EXERCISE OBJECTIVE = Gather the lines below that include the string "wash", copying each in full.

Saved entries
· · · · · · ·

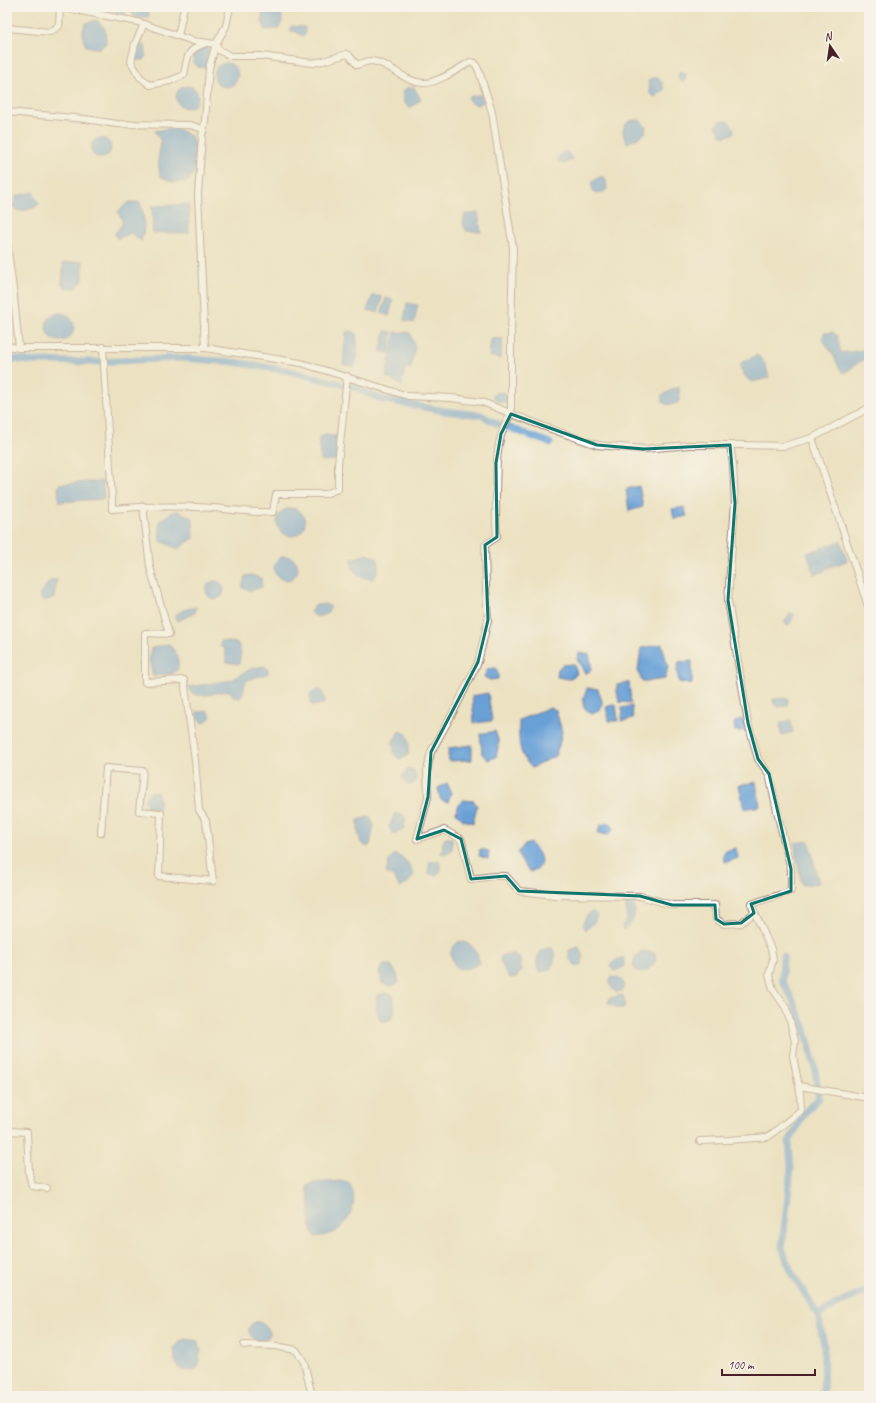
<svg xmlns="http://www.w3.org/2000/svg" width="876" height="1403" viewBox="0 0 876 1403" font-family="Caveat,sans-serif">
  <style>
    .water { fill: #69a1d7; stroke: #5a6081 }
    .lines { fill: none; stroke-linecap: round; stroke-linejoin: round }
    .canal { stroke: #69a1d7; stroke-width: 7 }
    .street-casing { stroke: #9b8076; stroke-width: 8 }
    .street { stroke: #fff; stroke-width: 6 }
    .marked { fill: none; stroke: #0f766e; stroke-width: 3; stroke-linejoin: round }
  </style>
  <rect width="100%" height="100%" fill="#f7f3e8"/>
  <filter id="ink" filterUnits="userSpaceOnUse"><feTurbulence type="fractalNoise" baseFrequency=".025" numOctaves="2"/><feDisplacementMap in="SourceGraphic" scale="8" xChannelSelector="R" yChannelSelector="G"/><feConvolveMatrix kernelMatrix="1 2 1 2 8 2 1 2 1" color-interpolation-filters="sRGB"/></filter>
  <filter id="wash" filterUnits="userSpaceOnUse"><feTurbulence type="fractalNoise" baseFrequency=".012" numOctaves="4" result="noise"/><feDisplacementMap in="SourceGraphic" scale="16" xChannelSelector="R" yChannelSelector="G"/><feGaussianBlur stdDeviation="0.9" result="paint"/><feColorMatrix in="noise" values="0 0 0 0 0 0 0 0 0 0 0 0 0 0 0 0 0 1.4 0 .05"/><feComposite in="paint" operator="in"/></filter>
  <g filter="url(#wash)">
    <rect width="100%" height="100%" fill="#ece2c2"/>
    <g class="water">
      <polygon points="115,7 126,7 125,15 117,15 115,11"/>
      <polygon points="134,7 147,7 149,16 143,19 133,16 132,10"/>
      <polygon points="266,7 281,7 282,22 278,29 265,30 262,21 262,9"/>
      <path d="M97 20 105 28 106 43 99 49 86 46C82 38 81 32 86 23Z"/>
      <polygon points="291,26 305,27 305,35 302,36 295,31 292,32 290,30"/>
      <polygon points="141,45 145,45 146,55 144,60 135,60 137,47"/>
      <polygon points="205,46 209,48 206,68 198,67 193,63 194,50"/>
      <circle cx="226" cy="75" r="12"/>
      <path d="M680 71 686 73V78L683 82 679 80C677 76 678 74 680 71Z"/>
      <polygon points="651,78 658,78 662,82 664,90 655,97 650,94 648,81"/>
      <circle cx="187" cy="97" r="11"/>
      <polygon points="414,87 421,100 410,108 404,103 402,93 406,88"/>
      <polygon points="477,95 481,95 483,102 478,105 471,103 468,100 469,97"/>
      <path d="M633 120H640L646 127 645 133 636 139 627 143C621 134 621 123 633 120Z"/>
      <path d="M723 120C729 121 734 125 734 132L733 134 724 137 721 135 716 125 720 121Z"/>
      <polygon points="174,127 191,136 196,150 195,169 188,182 172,182 160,176 158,160 161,142 155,131"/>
      <circle cx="101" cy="148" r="10"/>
      <path d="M566 151 568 153 573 159 563 164 557 160C558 155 561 152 566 151Z"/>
      <path d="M603 176 606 179 607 189 604 192 594 193C589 181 593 180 603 176Z"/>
      <path d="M33 192 39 204C33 210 26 210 18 211L13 207 16 196Z"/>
      <path d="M129 202H140C144 213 146 229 141 241L131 233 117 239 115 233C123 224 125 223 118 212Z"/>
      <polygon points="189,204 189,233 153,233 152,206"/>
      <polygon points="478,213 481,232 466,231 463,224 465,214"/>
      <polygon points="83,261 83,280 77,288 66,288 62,285 63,263"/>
      <polygon points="373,295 382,297 378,313 367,310"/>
      <polygon points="386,298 393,300 389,316 381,313"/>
      <polygon points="407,303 418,305 414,323 404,320"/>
      <circle cx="60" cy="327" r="14"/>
      <path d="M352 331 356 333C357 343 360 357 354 367L343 364 346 332Z"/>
      <polygon points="385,331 392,332 389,353 380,352"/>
      <polygon points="395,332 410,333 415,347 411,368 405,368 402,386 386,377"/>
      <path d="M833 332 837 336 841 353 863 350 869 354 867 359 859 362 846 372H842C838 367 837 363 835 358 832 351 825 345 822 338L824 333Z"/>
      <polygon points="491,338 503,339 500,359 489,356"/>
      <path d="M757 355C765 361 767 368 769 378L751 382C746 378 742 373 740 366L742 362Z"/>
      <polygon points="679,387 680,400 678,403 667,405 663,402 661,396 675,388"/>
      <polygon points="503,392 508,398 505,403 497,401 494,398 493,395 495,393"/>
      <polygon points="326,435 336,436 338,451 335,460 321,461 319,447 319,437"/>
      <polygon points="103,481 104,499 59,502 58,487 59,484"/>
      <polygon points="639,486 643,507 629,511 626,489"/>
      <polygon points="684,507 687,516 674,519 672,509"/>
      <circle cx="291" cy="522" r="14"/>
      <polygon points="175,510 193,518 194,538 178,549 160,541 159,521"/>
      <polygon points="841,541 847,561 827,568 823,572 814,574 807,553"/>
      <path d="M367 554 377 558C381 565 378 574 373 579 361 578 350 573 352 559Z"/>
      <circle cx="286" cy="568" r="12"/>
      <polygon points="251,575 261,578 262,587 250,591 242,588 245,576"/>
      <polygon points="57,579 54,598 43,601 40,598 40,593 50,581"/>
      <circle cx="215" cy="590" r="9"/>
      <polygon points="325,604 331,607 327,614 316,617 310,612 315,605"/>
      <polygon points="196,607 195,613 177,621 174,616 183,610"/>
      <path d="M793 613 794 614C793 619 792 622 787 626L784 621 789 616V614Z"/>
      <polygon points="221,641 238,643 241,654 239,664 226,662 225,649 220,646"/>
      <path d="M169 644 178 656V669L172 674 153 676C150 666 148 658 151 648Z"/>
      <polygon points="662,644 668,667 665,679 642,682 638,671 641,648"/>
      <polygon points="579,653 589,654 591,663 591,670 585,674 577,659"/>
      <polygon points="692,661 692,684 679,682 677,670 679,662"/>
      <polygon points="574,664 577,674 569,679 557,677 558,669 562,665"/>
      <path d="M264 666 269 670 267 674 247 680C243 686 245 692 240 698L234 697 230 691C217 691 205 699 191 693L188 687 232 680 252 668Z"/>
      <polygon points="496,668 498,674 498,679 490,680 484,677 487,669"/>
      <polygon points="629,682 631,703 619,702 617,692 617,685"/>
      <path d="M587 688 598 689 603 704 599 711 592 714C579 706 583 701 587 688Z"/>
      <polygon points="314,690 321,690 324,696 325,703 319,705 311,705 310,695"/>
      <polygon points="488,693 492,721 474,723 472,696"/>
      <polygon points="788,698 788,706 777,707 774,704 773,699"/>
      <polygon points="616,704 618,721 609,721 606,707"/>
      <polygon points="632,706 633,719 621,721 623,711 621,708"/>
      <path d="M550 707 556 710 562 732 559 745 555 756 532 768C517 753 519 740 519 720Z"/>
      <polygon points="208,711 211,717 203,724 198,719 196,712"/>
      <polygon points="743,719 746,731 735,731 734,723 738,720"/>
      <polygon points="791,720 793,732 781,735 780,723"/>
      <polygon points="399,731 407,734 409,744 408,755 400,760 394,754 393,741"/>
      <polygon points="495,731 499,742 496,757 488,760 482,754 480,734"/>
      <polygon points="472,745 472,760 449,761 448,754 449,748"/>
      <polygon points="407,770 414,770 416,781 412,785 408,785 402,777"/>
      <polygon points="756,782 760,806 744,809 739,785"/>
      <polygon points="447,783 451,793 448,802 441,800 439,795 438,788"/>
      <polygon points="151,791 157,792 160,804 158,809 147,807 145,798"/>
      <polygon points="463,800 474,801 477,806 473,823 463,820 456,813 457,806"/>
      <polygon points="395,813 406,817 404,828 394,835 389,827"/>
      <polygon points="370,816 374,825 370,845 367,847 361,843 358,833 358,820"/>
      <polygon points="611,823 613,830 608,835 598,833 600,825"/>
      <polygon points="445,838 452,838 452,850 446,854 440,853 444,850 442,845"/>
      <polygon points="809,841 819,883 802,885 796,856 795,843"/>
      <path d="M530 843C541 852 548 868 529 872L520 859 518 852 524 845Z"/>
      <polygon points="736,848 738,858 727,862 724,861 723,856 725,851"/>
      <polygon points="480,849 489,851 488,859 479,856"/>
      <path d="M394 854C406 859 409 862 414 875L407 884 400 888 394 877 386 873 389 861Z"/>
      <polygon points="439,861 441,871 435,876 428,873 429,867 429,862"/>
      <path d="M633 899C637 910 635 924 623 930L622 925 627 919 625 901Z"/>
      <path d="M593 911 597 915C595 922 592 926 585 930L583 926C584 918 586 915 593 911Z"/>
      <path d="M459 941C472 943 478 950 479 963 472 969 465 969 456 968 450 954 447 952 459 941Z"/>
      <polygon points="579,947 583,956 582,965 577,967 569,959 569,950"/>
      <path d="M552 948 556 954C553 965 553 971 539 972 535 965 536 952 545 949 547 948 550 948 552 948Z"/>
      <polygon points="642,951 655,953 656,961 648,970 641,972 635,970 633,964 636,956"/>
      <polygon points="514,953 520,959 522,969 517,977 510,978 506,974 500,960 502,955"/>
      <path d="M624 958V967L614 971 610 966C613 960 617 959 624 958Z"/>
      <path d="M384 965H391L397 974 399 983C393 986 387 987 382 983L379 971Z"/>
      <path d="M611 977 619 978 624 983 623 990 616 993C612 989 608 983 611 977Z"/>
      <path d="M388 993 393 995C395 1005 397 1025 380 1021L376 1007 377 995Z"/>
      <polygon points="623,995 625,1003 624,1008 618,1008 608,1003 609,998"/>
      <path d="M340 1181C343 1182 346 1182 349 1183 351 1185 352 1189 353 1192 356 1205 350 1220 339 1229 332 1234 324 1236 315 1237L310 1225 309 1196 306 1186 315 1183Z"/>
      <path d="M255 1322H262L270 1332C266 1353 236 1332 255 1322Z"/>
      <polygon points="185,1339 198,1341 201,1349 198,1367 193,1371 181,1370 175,1362 174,1348 180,1341"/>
    </g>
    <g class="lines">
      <g class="canal">
        <polyline points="7,358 28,361 97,362 180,358 233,362 289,371 353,387 381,399 444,411 481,415 496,423 550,443"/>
        <polyline points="783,956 782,980 793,1001 805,1029 815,1068 819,1098 805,1112 789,1142 791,1168 782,1248 792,1273 818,1315 824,1345 823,1396"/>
        <polyline points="818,1315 837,1304 869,1290"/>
      </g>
    </g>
  </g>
  <g filter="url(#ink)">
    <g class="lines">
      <defs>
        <g id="street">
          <path d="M144 24 135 44 131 62 140 77 150 85 170 81 184 75C188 57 185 51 204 44"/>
          <path d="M7 28 50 32 59 26 60 7 138 22 193 41 216 44 219 50 230 56H261L313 63 323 61 347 54 349 55 357 65C362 63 368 61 372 61 391 63 403 82 423 83 436 84 458 69 470 62L475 63 479 71 492 112 502 179 513 248 511 334V414C495 438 497 463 496 491 496 507 495 522 497 537L485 545 486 591 488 620 478 662 457 705 431 752 427 771 428 797 417 839 444 830 461 839 471 879 494 876H506L519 891 555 895 640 896 672 905H715L716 919 724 924 741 923 754 913"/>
          <polyline points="178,36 184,7"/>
          <polyline points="7,112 85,119 117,124 190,125 203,129"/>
          <polyline points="7,243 14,297 19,348"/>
          <polyline points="7,346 19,348 205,348 301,363 408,396 451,398 482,402 545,427 597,445 644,449 688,445 743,445 784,446 812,438 869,408"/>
          <path d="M103 347 112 500V509C146 506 180 506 214 508 234 510 253 513 273 512L276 494H325L338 489V464L347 376"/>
          <polyline points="205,348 198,195 202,136 205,121 209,68 216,44 226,26 230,7"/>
          <polyline points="812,438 869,609"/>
          <polyline points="101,833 106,768 143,771 139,811 161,813 159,876 213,881 206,821 199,810 195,760 184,680 145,682 145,633 169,634 150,567 143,506"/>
          <polyline points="799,1086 869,1098"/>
          <polyline points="7,1131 27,1132 29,1173 32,1186 47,1188"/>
          <polyline points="700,1141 728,1140 768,1137 801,1110 800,1092 793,1056 795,1041 790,1021 786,1008 773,989 769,975 773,959 771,949 751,904 791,891 791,869 779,820 769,774 758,759 748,723 728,600 735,503 733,464 730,445"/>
          <polyline points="244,1345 276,1346 296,1350 304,1362 312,1396"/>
        </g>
      </defs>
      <use href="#street" class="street-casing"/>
      <use href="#street" class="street"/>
    </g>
  </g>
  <path d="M0 0H876V1403H0ZM511 414 597 445 644 449 730 445 735 503 728 600 748 723 758 759 769 774 791 869V891L751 904 754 913 741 923 724 924 716 919 715 905H672L640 896 519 891 506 876 471 879 461 839 444 830 417 839 428 797 431 752 478 662 488 620 485 545 497 537 496 463 501 434Z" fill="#ece2c2" fill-opacity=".55" fill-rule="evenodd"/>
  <path class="marked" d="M511 414 597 445 644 449 730 445 735 503 728 600 748 723 758 759 769 774 791 869V891L751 904 754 913 741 923 724 924 716 919 715 905H672L640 896 519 891 506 876 471 879 461 839 444 830 417 839 428 797 431 752 478 662 488 620 485 545 497 537 496 463 501 434Z"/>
  <rect width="876" height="1403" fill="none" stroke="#f7f3e8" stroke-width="24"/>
  <g transform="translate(830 46) rotate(347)" stroke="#f7f3e8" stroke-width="3" paint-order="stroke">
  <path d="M0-3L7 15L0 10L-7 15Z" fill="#4a1f2b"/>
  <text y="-6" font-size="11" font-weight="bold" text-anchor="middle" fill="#4a1f2b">N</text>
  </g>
  <path d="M722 1369v6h93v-6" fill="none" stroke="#4a1f2b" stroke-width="2"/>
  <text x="728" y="1369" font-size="12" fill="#4a1f2b" stroke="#f7f3e8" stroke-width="3" paint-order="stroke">100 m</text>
</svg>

· · · · · · ·

OUTPUT FOR THIS TASK =
  <filter id="wash" filterUnits="userSpaceOnUse"><feTurbulence type="fractalNoise" baseFrequency=".012" numOctaves="4" result="noise"/><feDisplacementMap in="SourceGraphic" scale="16" xChannelSelector="R" yChannelSelector="G"/><feGaussianBlur stdDeviation="0.9" result="paint"/><feColorMatrix in="noise" values="0 0 0 0 0 0 0 0 0 0 0 0 0 0 0 0 0 1.4 0 .05"/><feComposite in="paint" operator="in"/></filter>
  <g filter="url(#wash)">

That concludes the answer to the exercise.